# Propane to Natural conversion



## rjniles (Feb 5, 2007)

higgsfamily5 said:


> I just bought a Frigidaier gas range that's approx 5-6 yrs old. It was set up for propane but I want to change it over to natural. After finding out how much the orifices were I did what an old appliance guy suggested. I figure he would know since he's been in the business since the 1950's. I drilled out the top orifices to 1/16. I forgot to ask him if I need to drill out the oven orifice as well as the broiler orifice (broiler is on top of oven). Well the guy is off for vacation now so I'm stuck without and in need of some direction. It seemed to work drilling out the top burner orifices because the top burners work great now. But, when you turn on the oven, the glow plug gets red hot, and when the gas turns on it has a really high pitch to it and it does not ignite. You can smell it, but it won't ignite. I'm afraid of having the oven fill w/gas and explode when it does ignite, so after just a few seconds I shut the oven down. Anyone have an answer to my prediciment?
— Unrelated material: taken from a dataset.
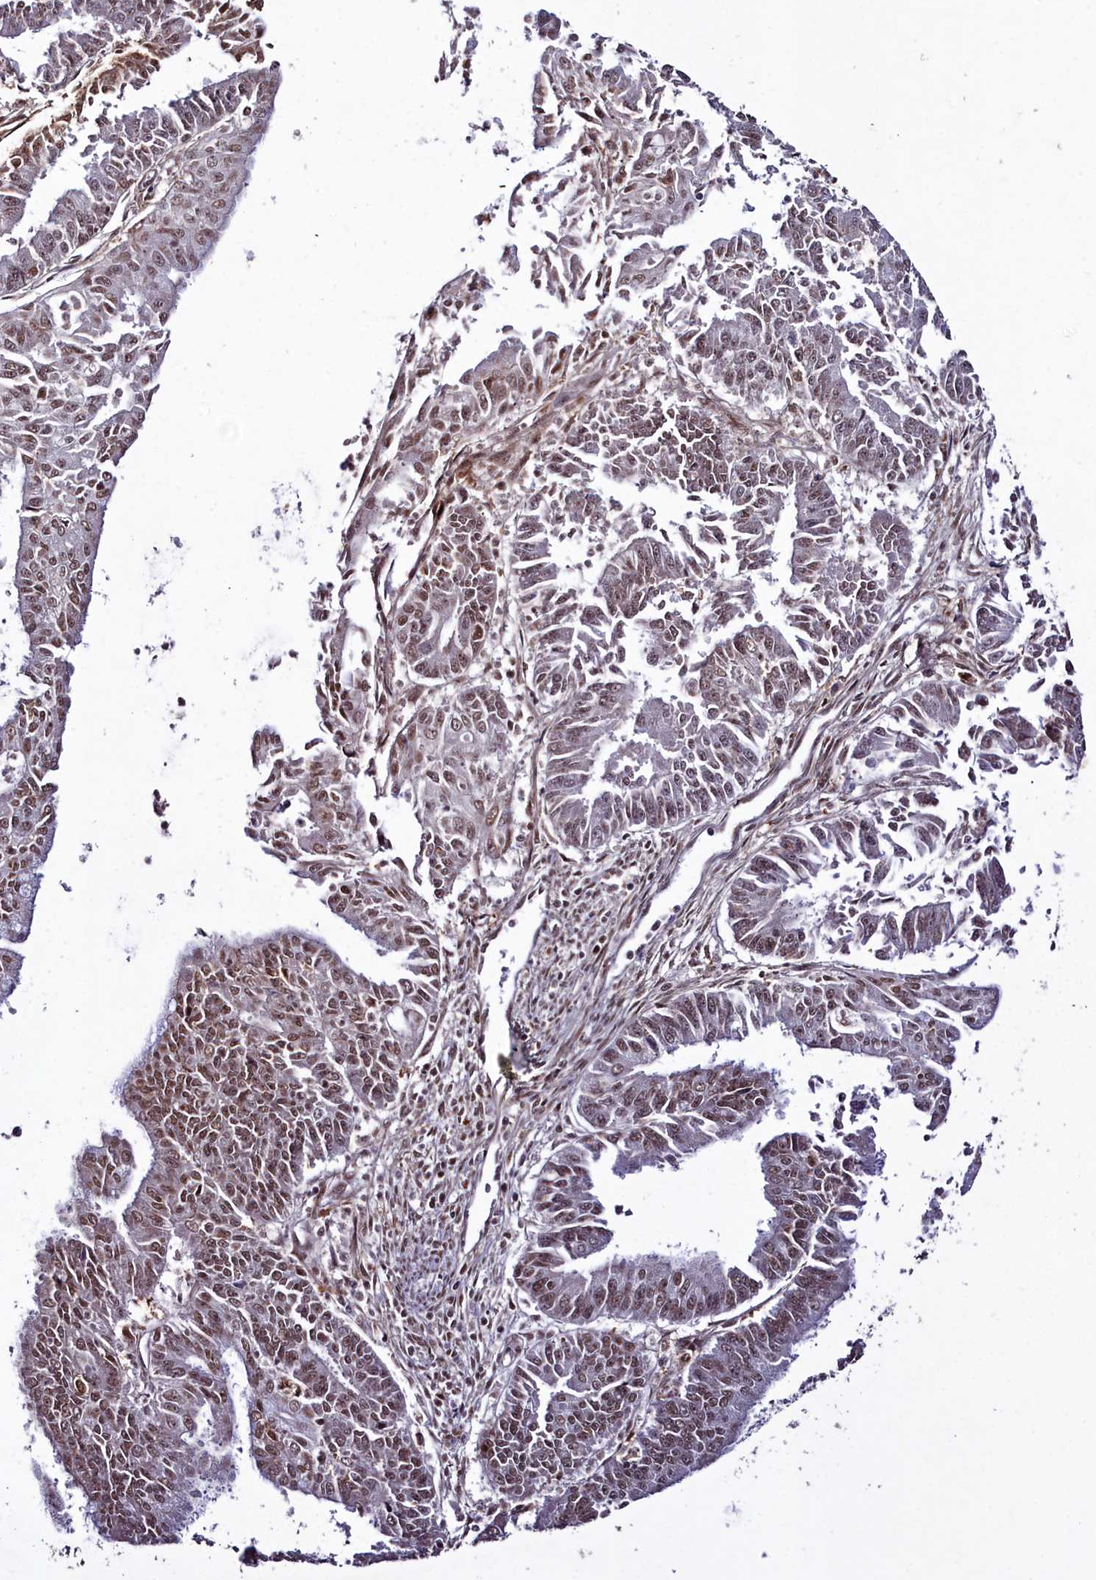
{"staining": {"intensity": "moderate", "quantity": ">75%", "location": "nuclear"}, "tissue": "endometrial cancer", "cell_type": "Tumor cells", "image_type": "cancer", "snomed": [{"axis": "morphology", "description": "Adenocarcinoma, NOS"}, {"axis": "topography", "description": "Endometrium"}], "caption": "A medium amount of moderate nuclear expression is present in about >75% of tumor cells in endometrial cancer tissue.", "gene": "CXXC1", "patient": {"sex": "female", "age": 73}}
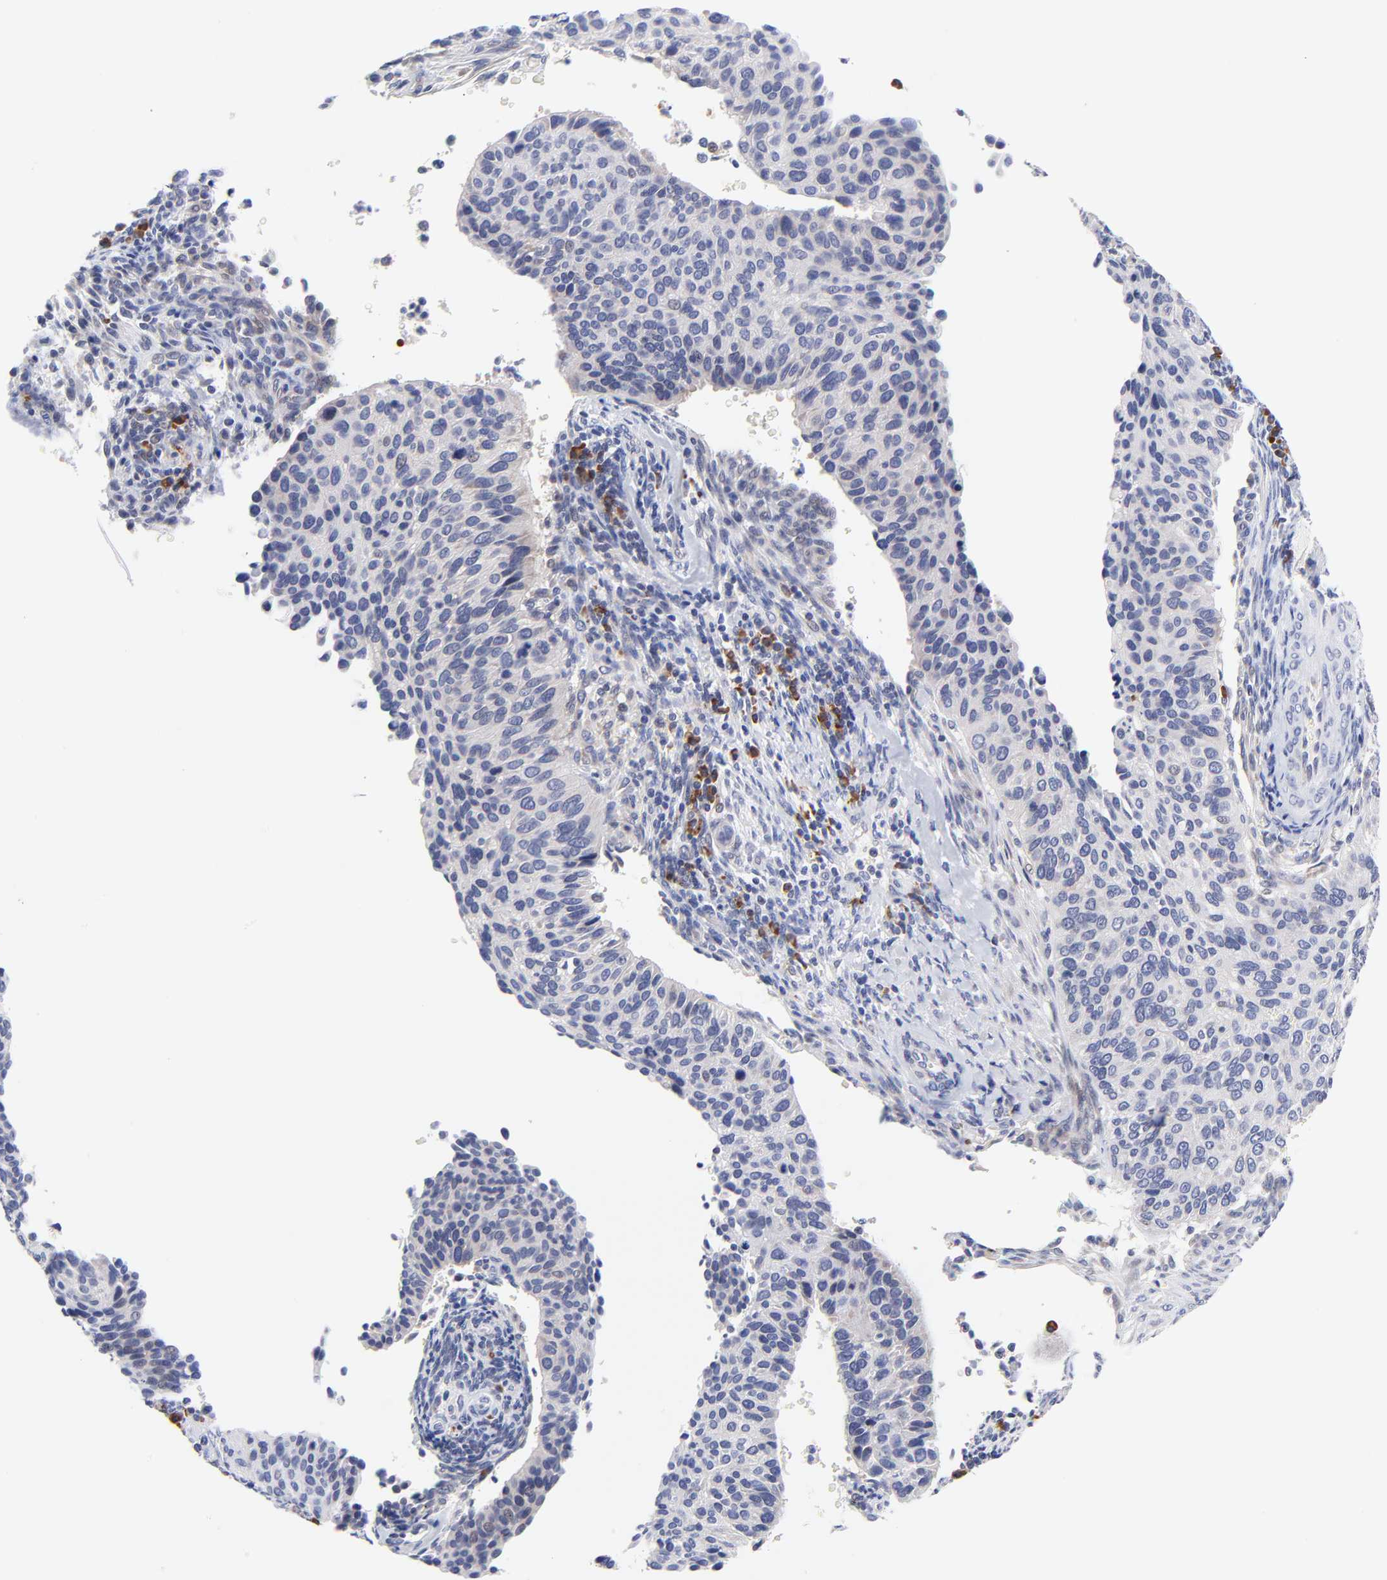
{"staining": {"intensity": "negative", "quantity": "none", "location": "none"}, "tissue": "cervical cancer", "cell_type": "Tumor cells", "image_type": "cancer", "snomed": [{"axis": "morphology", "description": "Adenocarcinoma, NOS"}, {"axis": "topography", "description": "Cervix"}], "caption": "Tumor cells show no significant protein positivity in cervical cancer.", "gene": "AFF2", "patient": {"sex": "female", "age": 29}}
Thanks.


There is more involved than just the orfices. Propane is regulated at a higher pressure than natural gas, that is why natural gas orfices are larger than propane. I would not drill out orfices, I would contact the manufacturer to buy the correct sized orfices for both the burners and the oven/broiler. Also find out if the gas regulator can be modified or needs to be replaced. Gas is not something to DYI unless you are exactly sure of the correct procedure. I would get it modified by a certified gas serviceman.


----------



## Wildie (Jul 23, 2008)

If you are going to convert from propane to natural gas, every orifice in the stove must be changed.

It seems that you were given good advice, that worked for the burners, so why not try enlarging the oven also!
If it doesn't work, you can always buy the factory orifice.


----------



## higgsfamily5 (Nov 6, 2008)

*Info found.*

I wanted to post this so that if anyone else ever has this problem then they will know what to do. On the top burners, you can either replace the orifices or drill them out to 1/16. The orifices for the oven and the broiler are both adjustable. You turn them counter clockwise 2 1/2 turns and you should be back to the natural gas adjustments. You might have to play with it a bit to get the adjustment just right. I got that info by looking up the instructions for the natural to propane installation kit and the instructions also give you the reverse for setting it up for natural gas again. If anyone needs the manual I can email it to them directly as I have saved it in a PDF format.


----------



## sv9779 (Sep 19, 2008)

What about the regulator??? Some regulators are fixed. Others have a cap over the diphram spring with instructions on reversing the cap for natural gas


----------



## higgsfamily5 (Nov 6, 2008)

*Forgot the regulator info*

Thanks for the reminnd on the regulator sv9779. On the gas regulator, you have to unscrew the cap and turn it over to the N side for natural gas. You don't remove the spring or anything, just flip the cap. The cap can be accessed by removing the storage drawer or by simply removing the regulator (which I did just because it was easier). Hope this info helps someone.


----------